Action item:
Everything in the listing below needs to be retyped exactly.

Source data:
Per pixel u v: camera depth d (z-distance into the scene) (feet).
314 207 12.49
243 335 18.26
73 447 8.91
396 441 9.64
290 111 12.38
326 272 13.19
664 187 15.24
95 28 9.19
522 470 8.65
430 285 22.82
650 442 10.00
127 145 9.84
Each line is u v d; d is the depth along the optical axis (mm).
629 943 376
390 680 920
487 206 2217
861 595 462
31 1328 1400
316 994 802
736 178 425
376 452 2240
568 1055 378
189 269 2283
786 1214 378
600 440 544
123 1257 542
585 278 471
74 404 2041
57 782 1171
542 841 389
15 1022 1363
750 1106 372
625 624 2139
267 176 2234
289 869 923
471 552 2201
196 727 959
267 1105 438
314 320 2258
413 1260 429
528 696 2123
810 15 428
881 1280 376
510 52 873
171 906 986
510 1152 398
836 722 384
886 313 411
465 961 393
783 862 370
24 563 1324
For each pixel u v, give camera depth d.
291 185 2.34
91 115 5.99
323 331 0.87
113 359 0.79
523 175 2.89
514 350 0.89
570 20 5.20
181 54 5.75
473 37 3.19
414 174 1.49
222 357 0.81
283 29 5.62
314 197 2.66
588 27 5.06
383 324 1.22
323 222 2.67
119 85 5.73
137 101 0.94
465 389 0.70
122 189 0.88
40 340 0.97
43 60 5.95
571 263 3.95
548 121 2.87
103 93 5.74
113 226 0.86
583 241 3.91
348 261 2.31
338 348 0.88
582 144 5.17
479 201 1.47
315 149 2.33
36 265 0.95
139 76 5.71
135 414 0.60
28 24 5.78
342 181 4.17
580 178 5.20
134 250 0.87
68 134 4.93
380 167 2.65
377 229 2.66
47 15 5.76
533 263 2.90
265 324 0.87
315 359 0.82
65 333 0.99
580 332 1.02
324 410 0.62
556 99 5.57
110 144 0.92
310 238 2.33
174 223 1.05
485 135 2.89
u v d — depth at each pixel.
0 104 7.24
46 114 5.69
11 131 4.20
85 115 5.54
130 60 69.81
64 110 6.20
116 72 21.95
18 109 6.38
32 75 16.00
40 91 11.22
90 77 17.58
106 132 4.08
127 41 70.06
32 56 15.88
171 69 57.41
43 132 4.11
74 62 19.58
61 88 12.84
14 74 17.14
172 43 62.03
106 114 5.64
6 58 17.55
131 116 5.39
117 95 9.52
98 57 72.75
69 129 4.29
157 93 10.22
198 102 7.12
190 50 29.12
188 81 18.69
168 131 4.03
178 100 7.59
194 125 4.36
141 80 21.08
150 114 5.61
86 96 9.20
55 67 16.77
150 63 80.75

Answer to the problem:
Per pixel u v: camera depth d (z-distance into the scene) (feet).
314 207 12.49
243 335 18.26
73 447 8.91
396 441 9.64
290 111 12.38
326 272 13.19
664 187 15.24
95 28 9.19
522 470 8.65
430 285 22.82
650 442 10.00
127 145 9.84
Each line is u v d; d is the depth along the optical axis (mm).
629 943 376
390 680 920
487 206 2217
861 595 462
31 1328 1400
316 994 802
736 178 425
376 452 2240
568 1055 378
189 269 2283
786 1214 378
600 440 544
123 1257 542
585 278 471
74 404 2041
57 782 1171
542 841 389
15 1022 1363
750 1106 372
625 624 2139
267 176 2234
289 869 923
471 552 2201
196 727 959
267 1105 438
314 320 2258
413 1260 429
528 696 2123
810 15 428
881 1280 376
510 52 873
171 906 986
510 1152 398
836 722 384
886 313 411
465 961 393
783 862 370
24 563 1324
For each pixel u v, give camera depth d.
291 185 2.34
91 115 5.99
323 331 0.87
113 359 0.79
523 175 2.89
514 350 0.89
570 20 5.20
181 54 5.75
473 37 3.19
414 174 1.49
222 357 0.81
283 29 5.62
314 197 2.66
588 27 5.06
383 324 1.22
323 222 2.67
119 85 5.73
137 101 0.94
465 389 0.70
122 189 0.88
40 340 0.97
43 60 5.95
571 263 3.95
548 121 2.87
103 93 5.74
113 226 0.86
583 241 3.91
348 261 2.31
338 348 0.88
582 144 5.17
479 201 1.47
315 149 2.33
36 265 0.95
139 76 5.71
135 414 0.60
28 24 5.78
342 181 4.17
580 178 5.20
134 250 0.87
68 134 4.93
380 167 2.65
377 229 2.66
47 15 5.76
533 263 2.90
265 324 0.87
315 359 0.82
65 333 0.99
580 332 1.02
324 410 0.62
556 99 5.57
110 144 0.92
310 238 2.33
174 223 1.05
485 135 2.89
u v d — depth at each pixel.
0 104 7.24
46 114 5.69
11 131 4.20
85 115 5.54
130 60 69.81
64 110 6.20
116 72 21.95
18 109 6.38
32 75 16.00
40 91 11.22
90 77 17.58
106 132 4.08
127 41 70.06
32 56 15.88
171 69 57.41
43 132 4.11
74 62 19.58
61 88 12.84
14 74 17.14
172 43 62.03
106 114 5.64
6 58 17.55
131 116 5.39
117 95 9.52
98 57 72.75
69 129 4.29
157 93 10.22
198 102 7.12
190 50 29.12
188 81 18.69
168 131 4.03
178 100 7.59
194 125 4.36
141 80 21.08
150 114 5.61
86 96 9.20
55 67 16.77
150 63 80.75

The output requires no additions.